Evaporation of clusters containing less than five sulfuric acid molecules was taken into consideration using Gibbs free energies reported by Kürten (2019) (Table 1 in corrigendum) based on previously published CLOUD results for ammonia–sulfuric-acid nucleation. For simplification, only evaporation of one ammonia (${\mathit{\gamma }}_{B,AB}$) or one sulfuric acid (${\mathit{\gamma }}_{A,AB}$) molecule was taken into consideration. All evaporation rates were set to zero to calculate nucleation at the kinetic limit.

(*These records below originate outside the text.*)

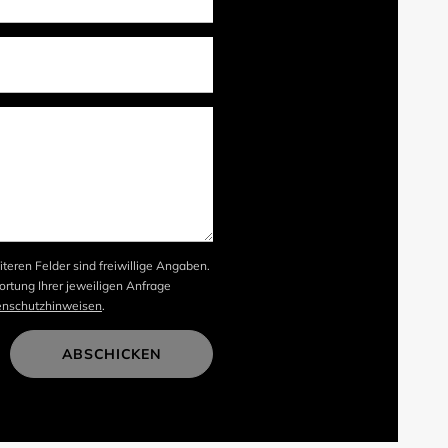
iteren Felder sind freiwillige Angaben.
rtung Ihrer jeweiligen Anfrage
enschutzhinweisen
.
ABSCHICKEN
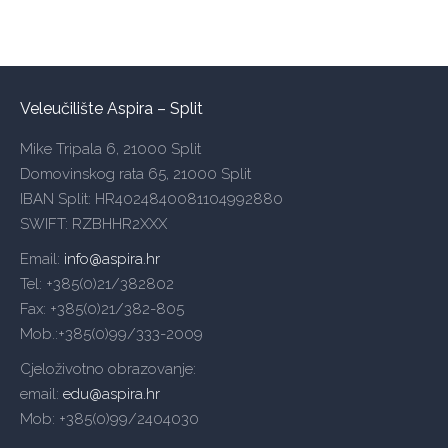
Veleučilište Aspira – Split
Mike Tripala 6, 21000 Split
Domovinskog rata 65, 21000 Split
IBAN Split: HR4024840081104992880
SWIFT: RZBHHR2XXX
Email:
info@aspira.hr
Tel: +385(0)21/382802
Fax: +385(0)21/382-805
Mob.:+385(0)99/333-2009
Cjeloživotno obrazovanje:
email:
edu@aspira.hr
Mob: +385(0)99/2404030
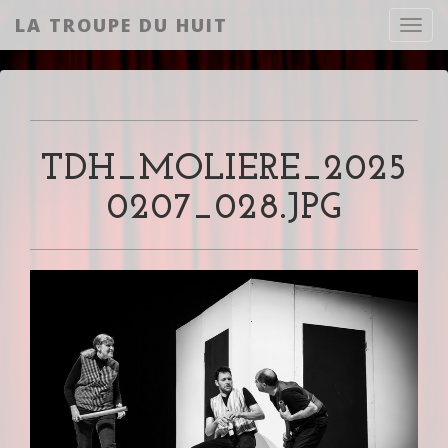
LA TROUPE DU HUIT
Toggl
TDH_MOLIERE_2025
0207_028.JPG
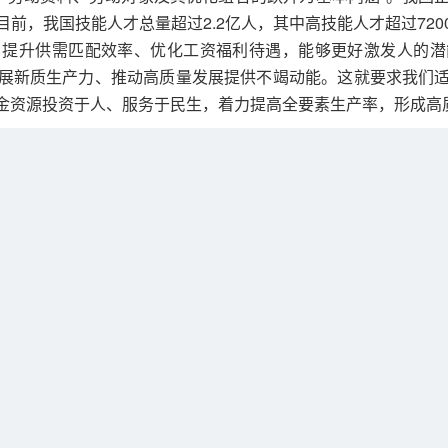
前，我国技能人才总量超过2.2亿人，其中高技能人才超过72
、提升供需匹配效率、优化工资福利待遇，能够更好激发人的潜
展新质生产力、推动高质量发展提供不竭动能。这就要求我们
金资源投资于人、服务于民生，着力提高全要素生产率，形成高
美好生活新期待、扎实推进共同富裕的必然要求。习近平总书
配收入的七成、脱贫家庭纯收入的八成，都来自工资性收入和经
变化，劳动者对提高就业质量的愿望将更加迫切，从关注“有没有
高质量充分就业，推动实现劳动者工作稳定、收入合理、保障可
全体人民共同富裕奠定基础。这就要求我们坚持人人参与、人
畅通向上流动通道，推进就业数量和就业质量协同共进、高质量
二、准确把握促进高质量充分就业的重点任务
业作为民生之本，坚持依靠发展促进就业，在《建议》中明确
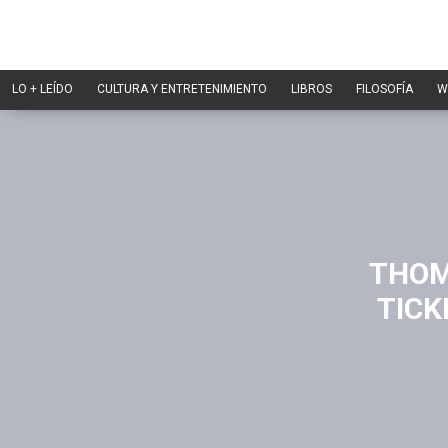
LO + LEÍDO
CULTURA Y ENTRETENIMIENTO
LIBROS
FILOSOFÍA
W
THOM
TICK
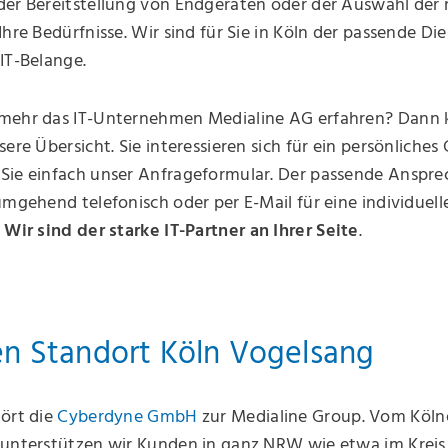
der Bereitstellung von Endgeräten oder der Auswahl der 
Ihre Bedürfnisse. Wir sind für Sie in Köln der passende Die
 IT-Belange.
mehr das IT-Unternehmen Medialine AG erfahren? Dann k
sere Übersicht. Sie interessieren sich für ein persönliches
Sie einfach unser Anfrageformular. Der passende Anspre
umgehend telefonisch oder per E-Mail für eine individuel
.
Wir sind der starke IT-Partner an Ihrer Seite
.
n Standort Köln Vogelsang
hört die
Cyberdyne GmbH
zur Medialine Group. Vom Köln
 unterstützen wir Kunden in ganz NRW wie etwa im Kreis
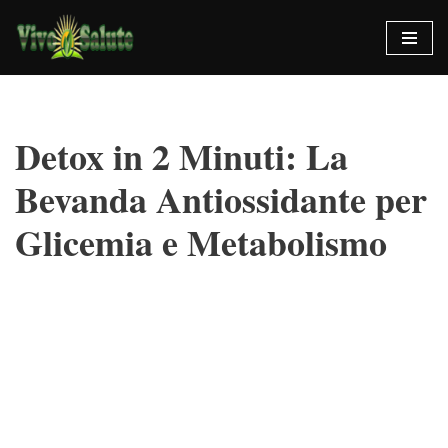
Vai
al
contenuto
Detox in 2 Minuti: La
Bevanda Antiossidante per
Glicemia e Metabolismo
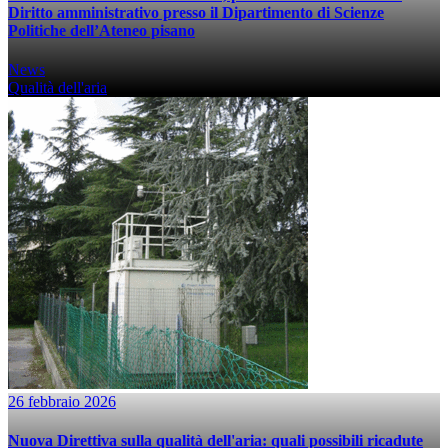
Diritto amministrativo presso il Dipartimento di Scienze
Politiche dell’Ateneo pisano
News
Qualità dell'aria
26 febbraio 2026
Nuova Direttiva sulla qualità dell'aria: quali possibili ricadute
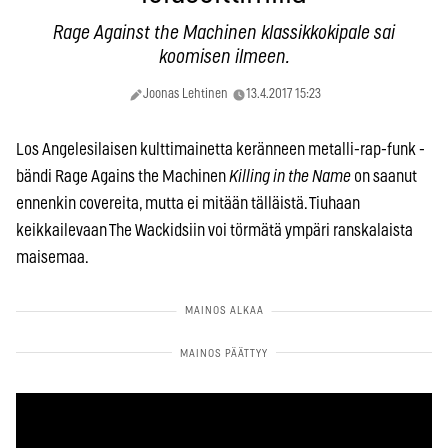
Rage Against the Machinen klassikkokipale sai
koomisen ilmeen.
Joonas Lehtinen
13.4.2017 15:23
Los Angelesilaisen kulttimainetta keränneen metalli-rap-funk -
bändi Rage Agains the Machinen
Killing in the Name
on saanut
ennenkin covereita, mutta ei mitään tälläistä. Tiuhaan
keikkailevaan The Wackidsiin voi törmätä ympäri ranskalaista
maisemaa.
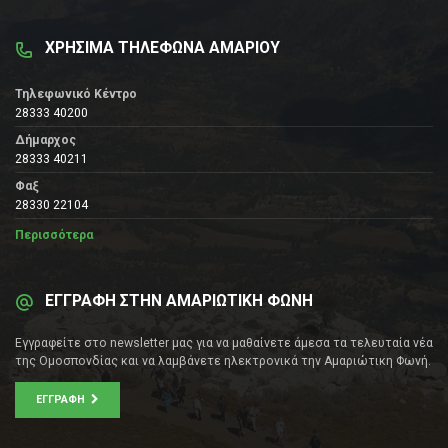
ΧΡΗΣΙΜΑ ΤΗΛΕΦΩΝΑ ΑΜΑΡΙΟΥ
Τηλεφωνικό Κέντρο
28333 40200
Δήμαρχος
28333 40211
Φαξ
28330 22104
Περισσότερα
ΕΓΓΡΑΦΗ ΣΤΗΝ ΑΜΑΡΙΩΤΙΚΗ ΦΩΝΗ
Εγγραφείτε στο newsletter μας για να μαθαίνετε άμεσα τα τελευταία νέα
της Ομοσπονδίας και να λαμβάνετε ηλεκτρονικά την Αμαριώτικη Φωνή.
ΕΓΓΡΑΦΉ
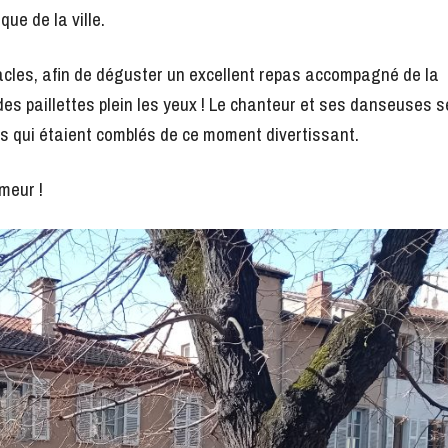
que de la ville.
tacles, afin de déguster un excellent repas accompagné de la
des paillettes plein les yeux ! Le chanteur et ses danseuses s
rs qui étaient comblés de ce moment divertissant.
umeur !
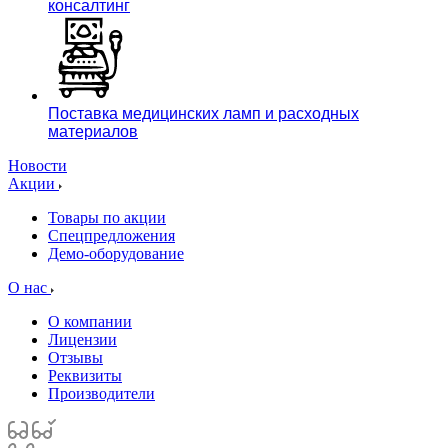
консалтинг
Поставка медицинских ламп и расходных
материалов
Новости
Акции
Товары по акции
Спецпредложения
Демо-оборудование
О нас
О компании
Лицензии
Отзывы
Реквизиты
Производители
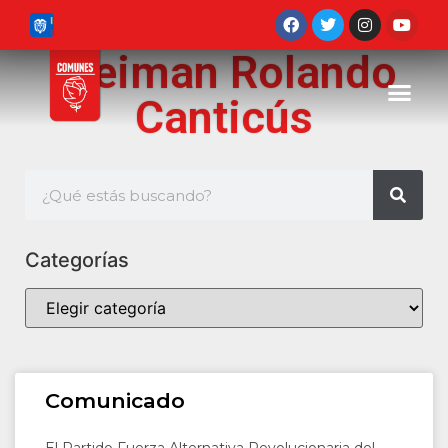
Freiman Rolando
Canticús
Categorías
Comunicado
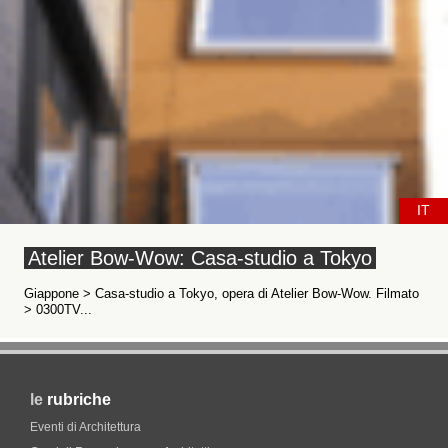
IT
Atelier Bow-Wow: Casa-studio a Tokyo
Giappone > Casa-studio a Tokyo, opera di Atelier Bow-Wow. Filmato
> 0300TV...
le
rubriche
Eventi di Architettura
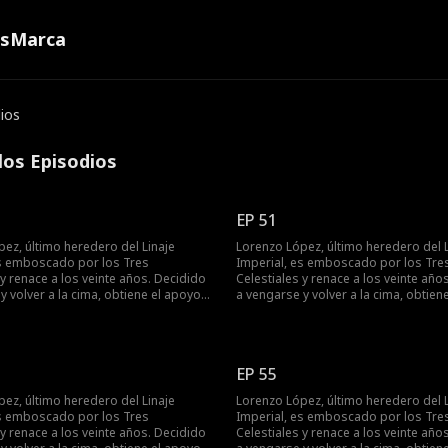
ns
Marca
ios
los Episodios
EP 51
ez, último heredero del Linaje
Lorenzo López, último heredero del L
es emboscado por los Tres
Imperial, es emboscado por los Tre
 y renace a los veinte años. Decidido
Celestiales y renace a los veinte año
y volver a la cima, obtiene el apoyo
a vengarse y volver a la cima, obtien
ia Vega y conoce a la superestrella
de la familia Vega y conoce a la supe
 Mientras castiga a quienes lo
Bella Ruiz. Mientras castiga a quiene
on y humilla a su exnovia Samantha
despreciaron y humilla a su exnovia
enzo resuelve la crisis de la familia
Salazar. Lorenzo resuelve la crisis de 
EP 55
ta al gran maestro Valeriano y se
Vega, derrota al gran maestro Valeri
n una figura destacada.
convierte en una figura destacada.
ez, último heredero del Linaje
Lorenzo López, último heredero del L
es emboscado por los Tres
Imperial, es emboscado por los Tre
 y renace a los veinte años. Decidido
Celestiales y renace a los veinte año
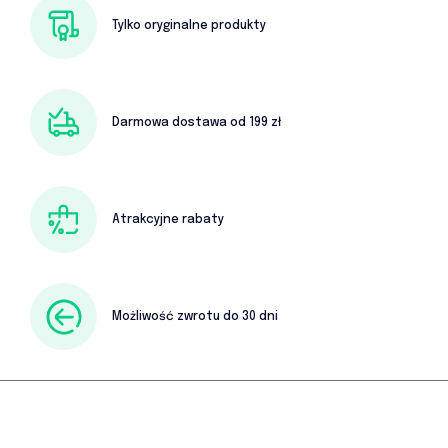
Tylko oryginalne produkty
Darmowa dostawa od 199 zł
Atrakcyjne rabaty
Możliwość zwrotu do 30 dni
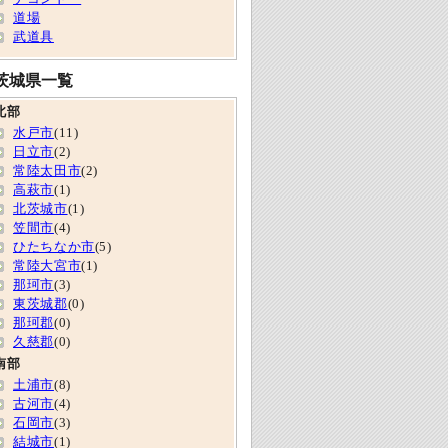
道場
武道具
茨城県一覧
北部
水戸市
(11)
日立市
(2)
常陸太田市
(2)
高萩市
(1)
北茨城市
(1)
笠間市
(4)
ひたちなか市
(5)
常陸大宮市
(1)
那珂市
(3)
東茨城郡
(0)
那珂郡
(0)
久慈郡
(0)
南部
土浦市
(8)
古河市
(4)
石岡市
(3)
結城市
(1)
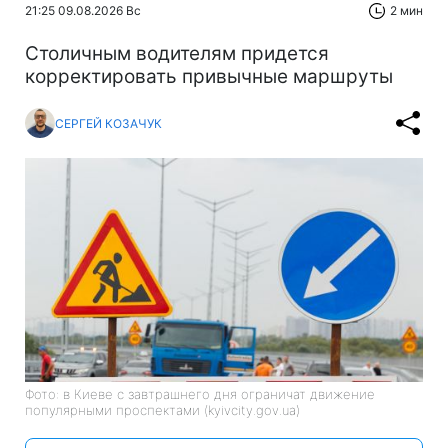
21:25 09.08.2026 Вс
2 мин
Столичным водителям придется
корректировать привычные маршруты
СЕРГЕЙ КОЗАЧУК
Фото: в Киеве с завтрашнего дня ограничат движение
популярными проспектами (kyivcity.gov.ua)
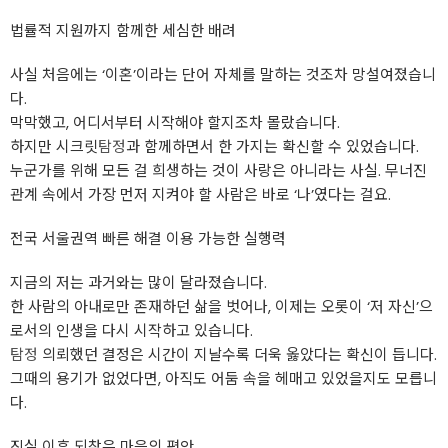
법률적 지원까지 함께한 세심한 배려
사실 처음에는 ‘이혼’이라는 단어 자체를 말하는 것조차 망설여졌습니
다.
막막했고, 어디서부터 시작해야 할지조차 몰랐습니다.
하지만 시크릿
탐정
과 함께하면서 한 가지는 확신할 수 있었습니다.
누군가를 위해 모든 걸 희생하는 것이 사랑은 아니라는 사실. 무너진
관계 속에서 가장 먼저 지켜야 할 사람은 바로 ‘나’였다는 걸요.
전국 서울권역 빠른 해결 이용 가능한 실행력
지금의 저는 과거와는 많이 달라졌습니다.
한 사람의 아내로만 존재하던 삶을 벗어나, 이제는 오롯이 ‘저 자신’으
로서의 인생을 다시 시작하고 있습니다.
탐정
의뢰했던 결정은 시간이 지날수록 더욱 옳았다는 확신이 듭니다.
그때의 용기가 없었다면, 아직도 어둠 속을 헤매고 있었을지도 모릅니
다.
진실 이후 되찾은 마음의 평안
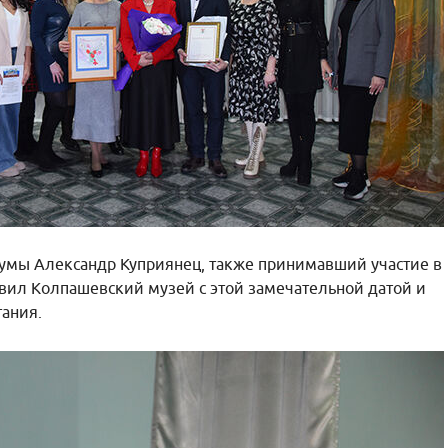
умы Александр Куприянец, также принимавший участие в
вил Колпашевский музей с этой замечательной датой и
ания.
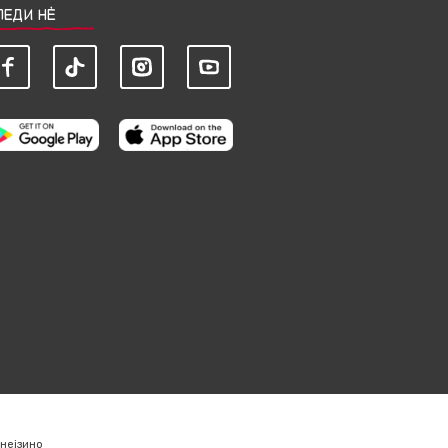
ЛЕДИ НЀ
нејзино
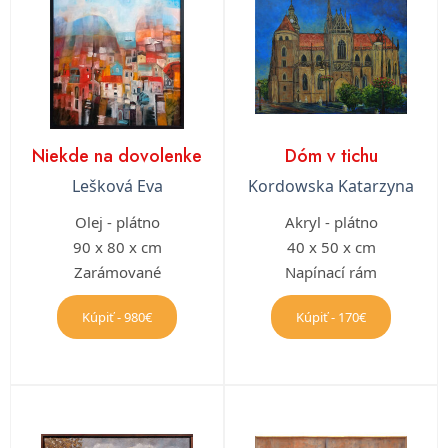
Niekde na dovolenke
Dóm v tichu
Lešková Eva
Kordowska Katarzyna
Olej - plátno
Akryl - plátno
90 x 80 x cm
40 x 50 x cm
Zarámované
Napínací rám
Kúpiť - 980€
Kúpiť - 170€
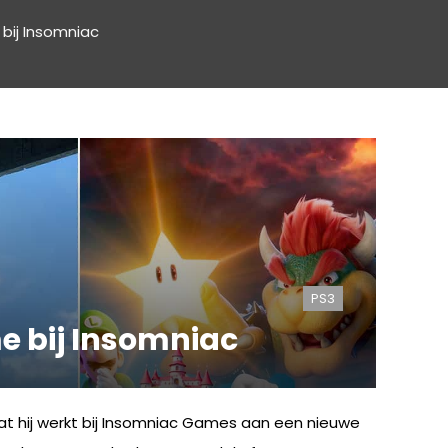
bij Insomniac
PS3
e bij Insomniac
 dat hij werkt bij Insomniac Games aan een nieuwe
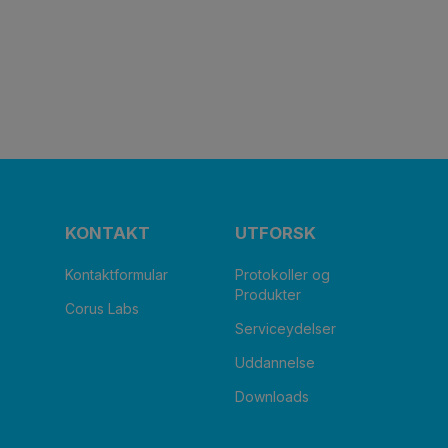
KONTAKT
UTFORSK
Kontaktformular
Protokoller og
Produkter
Corus Labs
Serviceydelser
Uddannelse
Downloads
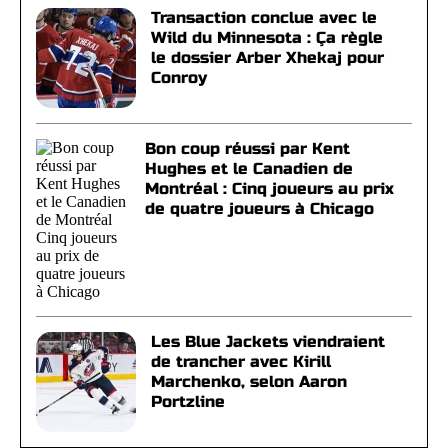
Transaction conclue avec le
Wild du Minnesota : Ça règle
le dossier Arber Xhekaj pour
Conroy
Bon coup réussi par Kent
Hughes et le Canadien de
Montréal : Cinq joueurs au prix
de quatre joueurs à Chicago
Les Blue Jackets viendraient
de trancher avec Kirill
Marchenko, selon Aaron
Portzline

Clusters with five and more sulfuric acid molecules were considered to have an equal number of acids and bases.

Wall loss was calculated as 16$$k_{\mathrm{wall}}=C\sqrt{D},$$ where $C$ is a chamber-specific constant and depends on chamber dimensions and air mixing (fan speed). $C=\mathrm{0.77}$ cm${}^{-\mathrm{1}}$ s${}^{-\mathrm{0.5}}$ was used in this study based on a measured sulfuric acid wall loss rate of 0.002 s${}^{-\mathrm{1}}$. $D$ is the diffusion constant calculated as 17$$D={\displaystyle \frac{kT{C}_{\mathrm{c}}}{\mathrm{3}\mathit{\pi }\mathit{\eta }{d}_p}},$$ where $k$, $T$, $C_{\mathrm{c}}$, $\mathit{\eta }$ and $d_p$ are the Boltzmann constant, temperature, Cunningham slip correction factor, gas viscosity and particle diameter, respectively. 18$$C_{\mathrm{c}}=\mathrm{1}+\mathrm{Kn}\cdot \left(\mathrm{1.142}+\mathrm{0.558}\cdot \exp (-\mathrm{0.999}/\mathrm{Kn})\right)$$

When discussing the effects of condensation sink, condensation sinks were considered as being composed of varying concentrations of particles with a diameter of 100 nm.